Virus control within the CNS

About this project

Even though virus infection of the central nervous system (CNS) is a relatively rare event, it causes high morbidity and mortality. Currently, efficacious therapies are very limited due to an incomplete understanding of molecular processes underlying anti-viral control and pathogenesis within the CNS. Upon intranasal instillation, VSV infects olfactory sensory neurons within the nasal epithelium and then moves within the axons into peripheral areas of the olfactory bulb (Detje et al., 2009). There, primarily astrocytes produce type I IFN that protects against lethal encephalitis (Detje et al., 2015). Between day 3 and 6 after infection microglia gets activated and proliferates in the olfactory bulb and accumulates in peripheral areas to form an innate immune shield. Interestingly, type I IFN receptor signaling of astrocytes and neurons is needed in order to obtain full microglia activation. Upon depletion of microglia, or after partial microglia activation, virus dissemination proceeds, which results in lethal encephalitis (Chhatbar et al., 2018). More recently we discovered that amongst day 6 infiltrating leucocytes CD8+ T cells are critically required to promote survival. We found that redundant RIG-I like receptor (RLR) and Toll-like receptor (TLR) signaling confers the induction of IFN-β responses within the brain, whereas only TLR signaling of astrocytes and neurons is needed to recruit leucocytes to the brain. Currently we are analyzing how herpes simplex virus type I (HSV) is sensed within the CNS and how type I interferon responses trigger protective immunity against this virus (Helmholtz Zukunftsthema “Immunology and Inflammation”).
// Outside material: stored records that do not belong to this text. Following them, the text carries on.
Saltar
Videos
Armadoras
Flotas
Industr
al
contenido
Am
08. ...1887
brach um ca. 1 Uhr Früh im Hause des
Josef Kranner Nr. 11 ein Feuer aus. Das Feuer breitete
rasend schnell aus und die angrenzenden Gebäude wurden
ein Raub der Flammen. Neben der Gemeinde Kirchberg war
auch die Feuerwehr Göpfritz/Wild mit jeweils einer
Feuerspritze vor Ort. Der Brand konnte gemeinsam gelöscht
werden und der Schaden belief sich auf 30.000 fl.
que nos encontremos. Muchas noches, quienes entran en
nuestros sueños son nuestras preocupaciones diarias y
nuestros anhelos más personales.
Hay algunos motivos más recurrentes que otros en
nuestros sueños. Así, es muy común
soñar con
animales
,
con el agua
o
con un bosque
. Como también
Viral encephalitis often is associated with acute seizures and epilepsy resulting from hippocampal neurodegeneration. The relative roles of microglia versus monocytes in the development of seizures and epilepsy after viral encephalitis are only incompletely understood. In collaboration with Prof. Löscher, Institute for Pharmacology, Veterinary School Hannover, we are using genetic as well as pharmacological approaches to understand the role of microglia and monocytes in seizure development and hippocampal damage. Our studies show that infiltration of monocytes in the CNS after viral encephalitis is involved in seizure development, but does not seem to contribute to hippocampal damage (Waltl et al., 2018). Interestingly, lack of CCR2 and CX3CR1, two chemokine receptors that regulate the responses of monocytes and microglia, results in prevention of hippocampal damage, but not seizure development. Thus seizure development and hippocampal damage after viral encephalitis are outcomes of complex interactions between CNS cells, including microglia and infiltrating monocytes, and associated CNS inflammation due to encephalitis (Kaeufer et al., 2018).